To hear Facebook tell it, Carmack and Oculus founder Palmer Luckey met on a VR message board, and they worked together to refine the technology, eventually bringing a rough but promising prototype to E3, the video-game trade show, in 2012. In late November of 2013, it was announced that Carmack was officially leaving id to work for Oculus as their CTO. On his way out the door, he copied thousands of emails and files from his ZeniMax–owned computer — intellectual property that ZeniMax claims that they own.

From Gizmodo:

While he was questioned by ZeniMax’s lawyer last week, Carmack admitted to taking thousands of documents and lines of code. “I copied files that I shouldn’t have. I think stealing is an uncharitable way to look at it since I didn’t benefit and ZeniMax didn’t lose, but I shouldn’t have done it, and I did,” Carmack said while being questioned by ZeniMax’s lawyer. In testimony, Carmack was eager to talk about the documents he took, and explained that “by the strict intellectual property definition” his copying of documents was considered stealing. Carmack argued that the emails he copied didn’t contain source code, rather just snippets of source code, but, Carmack said, there may have been source code included in the attachments of the emails.

ZeniMax is suing Facebook for $2 billion, the same amount Facebook paid for Oculus.

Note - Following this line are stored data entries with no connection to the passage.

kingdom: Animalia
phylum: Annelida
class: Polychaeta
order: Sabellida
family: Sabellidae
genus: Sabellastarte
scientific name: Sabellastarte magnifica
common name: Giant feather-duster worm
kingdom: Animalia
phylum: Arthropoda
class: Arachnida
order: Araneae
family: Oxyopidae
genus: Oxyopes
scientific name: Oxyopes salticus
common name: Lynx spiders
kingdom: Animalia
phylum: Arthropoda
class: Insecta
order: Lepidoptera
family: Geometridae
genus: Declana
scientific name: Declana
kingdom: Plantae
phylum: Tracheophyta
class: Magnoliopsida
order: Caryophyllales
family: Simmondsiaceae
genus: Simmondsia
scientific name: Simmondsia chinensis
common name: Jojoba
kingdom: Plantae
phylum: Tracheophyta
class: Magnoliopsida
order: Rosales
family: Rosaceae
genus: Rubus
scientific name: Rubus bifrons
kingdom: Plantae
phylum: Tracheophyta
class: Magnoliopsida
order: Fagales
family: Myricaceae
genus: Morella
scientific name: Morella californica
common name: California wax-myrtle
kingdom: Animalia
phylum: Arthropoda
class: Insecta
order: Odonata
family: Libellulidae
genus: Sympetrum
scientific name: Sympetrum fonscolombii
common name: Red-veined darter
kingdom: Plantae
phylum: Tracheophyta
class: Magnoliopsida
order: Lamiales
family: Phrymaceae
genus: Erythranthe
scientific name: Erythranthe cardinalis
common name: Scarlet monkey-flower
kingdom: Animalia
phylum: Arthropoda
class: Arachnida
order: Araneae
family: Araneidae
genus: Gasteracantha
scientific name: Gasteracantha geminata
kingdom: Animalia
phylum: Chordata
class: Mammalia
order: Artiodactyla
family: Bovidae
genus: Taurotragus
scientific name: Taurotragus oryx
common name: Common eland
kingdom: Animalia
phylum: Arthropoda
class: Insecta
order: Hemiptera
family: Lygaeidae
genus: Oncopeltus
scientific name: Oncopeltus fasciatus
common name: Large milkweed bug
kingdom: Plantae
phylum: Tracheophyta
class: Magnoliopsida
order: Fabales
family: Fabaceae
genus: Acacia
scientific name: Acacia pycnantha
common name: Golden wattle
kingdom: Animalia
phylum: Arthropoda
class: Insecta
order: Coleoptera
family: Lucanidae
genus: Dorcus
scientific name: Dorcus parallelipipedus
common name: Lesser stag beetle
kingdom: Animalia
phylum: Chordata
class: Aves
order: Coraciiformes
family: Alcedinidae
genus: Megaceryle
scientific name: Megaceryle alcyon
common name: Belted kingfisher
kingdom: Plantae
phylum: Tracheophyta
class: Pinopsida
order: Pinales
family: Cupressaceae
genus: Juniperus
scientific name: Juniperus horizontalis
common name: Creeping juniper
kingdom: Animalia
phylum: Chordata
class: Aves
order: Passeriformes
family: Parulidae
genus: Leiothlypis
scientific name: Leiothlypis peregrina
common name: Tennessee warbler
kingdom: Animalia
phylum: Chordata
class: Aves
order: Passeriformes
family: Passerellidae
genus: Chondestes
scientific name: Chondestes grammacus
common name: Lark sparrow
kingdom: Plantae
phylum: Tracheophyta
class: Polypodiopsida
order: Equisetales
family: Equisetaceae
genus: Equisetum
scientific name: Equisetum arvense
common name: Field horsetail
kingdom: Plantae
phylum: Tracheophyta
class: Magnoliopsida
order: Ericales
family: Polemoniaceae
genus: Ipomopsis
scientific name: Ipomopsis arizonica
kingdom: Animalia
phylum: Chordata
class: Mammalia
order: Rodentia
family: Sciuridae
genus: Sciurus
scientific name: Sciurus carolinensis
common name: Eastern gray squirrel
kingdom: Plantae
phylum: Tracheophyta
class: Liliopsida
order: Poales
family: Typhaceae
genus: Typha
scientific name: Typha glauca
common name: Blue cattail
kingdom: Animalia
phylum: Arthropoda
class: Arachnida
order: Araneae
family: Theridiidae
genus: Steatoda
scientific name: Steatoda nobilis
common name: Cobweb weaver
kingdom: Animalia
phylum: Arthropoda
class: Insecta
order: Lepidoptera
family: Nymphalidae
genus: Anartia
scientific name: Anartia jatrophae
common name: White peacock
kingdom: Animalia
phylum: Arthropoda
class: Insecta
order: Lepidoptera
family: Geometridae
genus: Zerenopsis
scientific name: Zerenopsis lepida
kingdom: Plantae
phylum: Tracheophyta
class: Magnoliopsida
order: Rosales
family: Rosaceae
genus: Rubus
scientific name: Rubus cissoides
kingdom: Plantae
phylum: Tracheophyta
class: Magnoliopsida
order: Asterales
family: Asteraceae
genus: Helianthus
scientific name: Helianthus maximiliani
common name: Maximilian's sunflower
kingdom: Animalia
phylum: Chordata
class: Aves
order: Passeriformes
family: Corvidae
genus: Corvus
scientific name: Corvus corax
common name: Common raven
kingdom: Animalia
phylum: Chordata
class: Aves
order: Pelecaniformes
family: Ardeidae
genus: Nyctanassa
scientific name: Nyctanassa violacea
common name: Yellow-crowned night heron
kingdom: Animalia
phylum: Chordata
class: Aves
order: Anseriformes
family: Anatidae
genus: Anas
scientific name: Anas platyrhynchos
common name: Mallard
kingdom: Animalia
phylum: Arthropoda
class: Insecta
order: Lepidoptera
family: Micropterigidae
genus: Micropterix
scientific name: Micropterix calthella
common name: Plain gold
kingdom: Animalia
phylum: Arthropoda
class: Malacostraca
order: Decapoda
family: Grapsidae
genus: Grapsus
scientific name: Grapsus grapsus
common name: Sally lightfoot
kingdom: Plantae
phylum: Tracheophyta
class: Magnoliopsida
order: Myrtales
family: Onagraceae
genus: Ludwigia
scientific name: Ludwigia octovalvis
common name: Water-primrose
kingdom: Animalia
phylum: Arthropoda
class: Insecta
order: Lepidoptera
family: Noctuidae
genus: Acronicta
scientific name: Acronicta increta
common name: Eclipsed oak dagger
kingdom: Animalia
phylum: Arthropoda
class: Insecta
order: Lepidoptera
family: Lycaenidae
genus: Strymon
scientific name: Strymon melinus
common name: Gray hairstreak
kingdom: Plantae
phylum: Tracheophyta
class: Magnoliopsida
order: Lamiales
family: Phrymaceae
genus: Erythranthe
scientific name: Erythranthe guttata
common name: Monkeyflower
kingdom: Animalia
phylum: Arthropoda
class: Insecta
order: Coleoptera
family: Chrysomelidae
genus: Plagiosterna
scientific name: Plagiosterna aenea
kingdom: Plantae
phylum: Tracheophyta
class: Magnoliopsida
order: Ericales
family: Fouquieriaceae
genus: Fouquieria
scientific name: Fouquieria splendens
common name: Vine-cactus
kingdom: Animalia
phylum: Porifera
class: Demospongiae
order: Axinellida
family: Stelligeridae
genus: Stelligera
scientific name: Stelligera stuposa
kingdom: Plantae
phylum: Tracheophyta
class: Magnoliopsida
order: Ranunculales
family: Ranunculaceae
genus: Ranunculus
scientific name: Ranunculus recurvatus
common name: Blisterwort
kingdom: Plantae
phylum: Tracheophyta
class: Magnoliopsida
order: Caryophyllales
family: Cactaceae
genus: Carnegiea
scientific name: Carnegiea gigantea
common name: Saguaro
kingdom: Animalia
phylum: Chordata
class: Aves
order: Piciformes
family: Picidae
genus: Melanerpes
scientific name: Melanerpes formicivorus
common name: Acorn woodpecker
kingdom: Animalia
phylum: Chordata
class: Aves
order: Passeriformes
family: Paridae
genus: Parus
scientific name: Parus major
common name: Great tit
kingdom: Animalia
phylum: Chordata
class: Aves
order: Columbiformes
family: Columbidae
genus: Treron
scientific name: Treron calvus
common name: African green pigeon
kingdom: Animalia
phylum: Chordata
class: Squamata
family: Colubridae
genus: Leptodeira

They are also claiming that Oculus’s kid-genius (and right-wing meme funder) Palmer Luckey violated a 2014 NDA he signed with ZeniMax in order to look at some of Carmack’s work. Oculus is the entity being sued here, not Facebook, but lawyers for ZeniMax are claiming that Facebook did not perform due diligence about Carmack and Luckey’s contractual relationships before closing the deal.

Facebook, unsurprisingly, is trying to cast ZeniMax as bitter and jealous, having turned down a chance to get in on the Oculus ground floor by rejecting deals that would have given it a stake in the budding company.

Which brings us to yesterday, when Zuckerberg took the stand. Here’s what we learned.

Zuckerberg claims to have never heard of ZeniMax before the Oculus deal.

He appeared confident that the court would rule in Oculus’s favor. “It is pretty common when you announce a big deal or do something like that,” he said. “All kinds of people come out of the woodwork and claim that they just own some portion of the deal.” Still, lawyers were curious about how Zuckerberg didn’t know about the very recent history of Carmack, who is revered in the gaming and tech industries.

Facebook rushed the deal.

Zuckerberg wanted a deal drafted Friday to be signed Monday, although he claimed that Facebook spends months considering potential acquisitions before they pull the trigger. ZeniMax’s lawyer, Toni Sammi, continued to press Zuckerberg on the rushed deal, however. He noted that Zuckerberg did not learn about the aforementioned NDA that Luckey had signed until 2016, and presented texts in which the Facebook CEO said, “keep pushing forward until we have something we can sign on a moment’s notice, then we can figure out how long we wait for diligence.”

The VR rollout is slow going.

Zuckerberg also admitted that the virtual-reality effort has been more complicated than originally anticipated. “These things end up being more complex than you think up front,” he told a lawyer from Oculus’s defense team. “If anything, we may have to invest even more money to get to the goals we had than we had thought up front.”

Mark Zuckerberg does, in fact, own a suit.

You know it’s serious when he shows up in something other than a gray hoodie or T-shirt.

The trial resumes today, when Palmer Luckey is expected to take the stand.